Using AI To Classify Website Screenshots
This article describes how the team at Urlbox built, trained and deployed a convolutional neural network (CNN) model that can classify screenshots of websites with an accuracy of 98.75%.
Written in Python, using the deep learning libraries of Tensorflow, given the URL of a website screenshot, it downloads the image, performs necessary preprocessing, and feeds this data to the model to classify the image. The result is a classification of the screenshot as either “successful” or “obscured”. The aim is to identify screenshots that have overlays, cookie banners, pop-ups, etc. that obscure the screenshot content and annoy Urlbox users.

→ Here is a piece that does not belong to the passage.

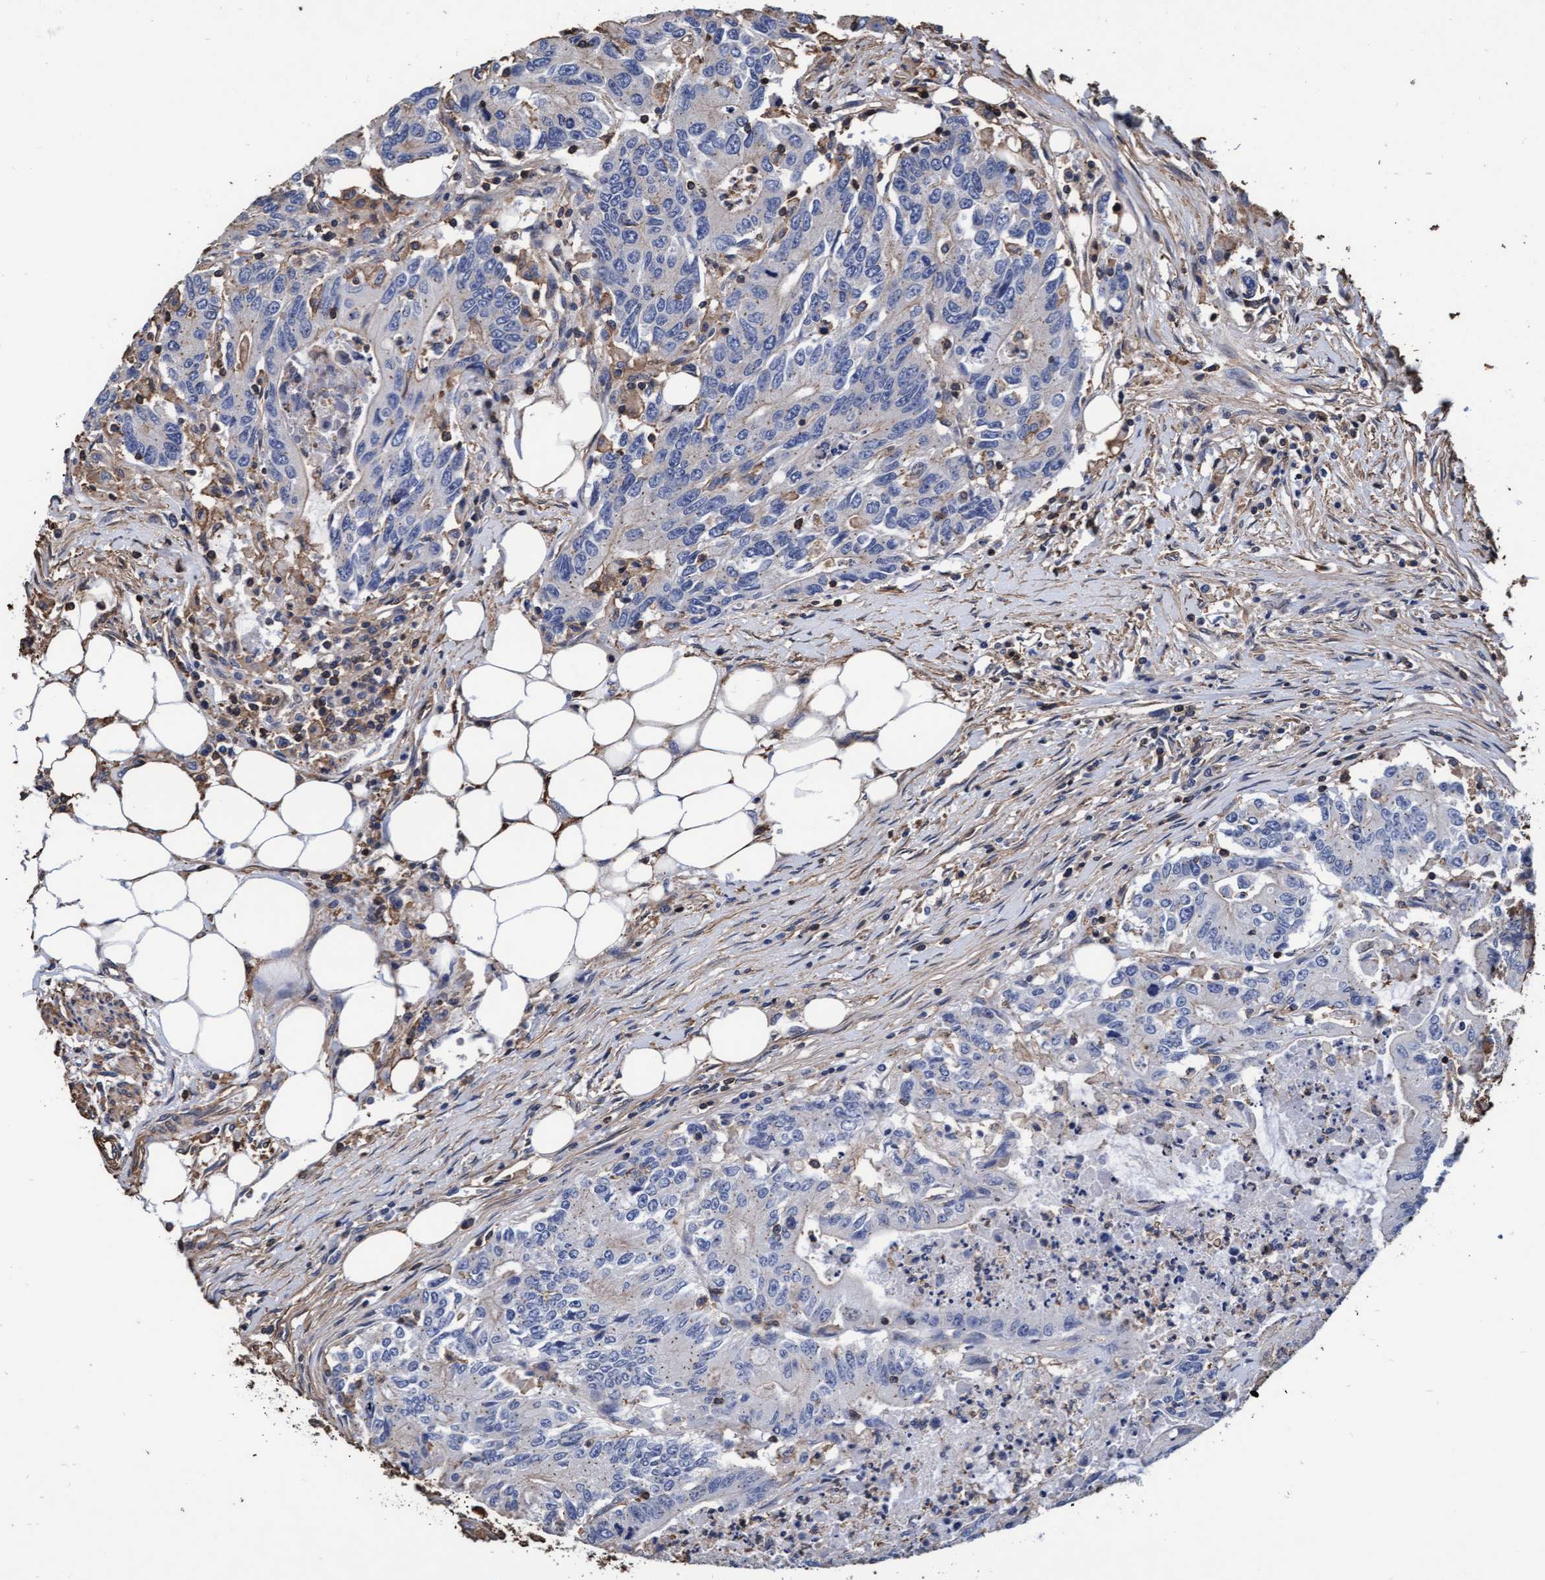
{"staining": {"intensity": "negative", "quantity": "none", "location": "none"}, "tissue": "colorectal cancer", "cell_type": "Tumor cells", "image_type": "cancer", "snomed": [{"axis": "morphology", "description": "Adenocarcinoma, NOS"}, {"axis": "topography", "description": "Colon"}], "caption": "Colorectal cancer stained for a protein using immunohistochemistry reveals no staining tumor cells.", "gene": "GRHPR", "patient": {"sex": "female", "age": 77}}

Early Attempts - Multi-Class Classification
Currently, we are only classifying screenshots as one of two categories: successful or obscured. However, early attempts included further categories, such as: broken and paywall.
Training the model on screenshots in these four categories proved an accuracy rate of 92% on the training set, but only 50% accuracy on the (unseen) validation set of screenshots. Which is not a sufficient accuracy to have any useful application.
However, removing the paywall screenshots from the training set (based on the assumption that paywall sites look relatively similar to successful sites), leaving the three categories of: successful, broken and obscured, resulted in 99% accuracy on training data and greater than 90% accuracy on (unseen) validation set of screenshots.
While having greater than 90% accuracy may seem sufficient for practical applications, we felt that due to the small number of instances in the broken category, it was best to remove this category entirely until we could collect a large enough number of broken screenshot instances before incorporating them back into the model.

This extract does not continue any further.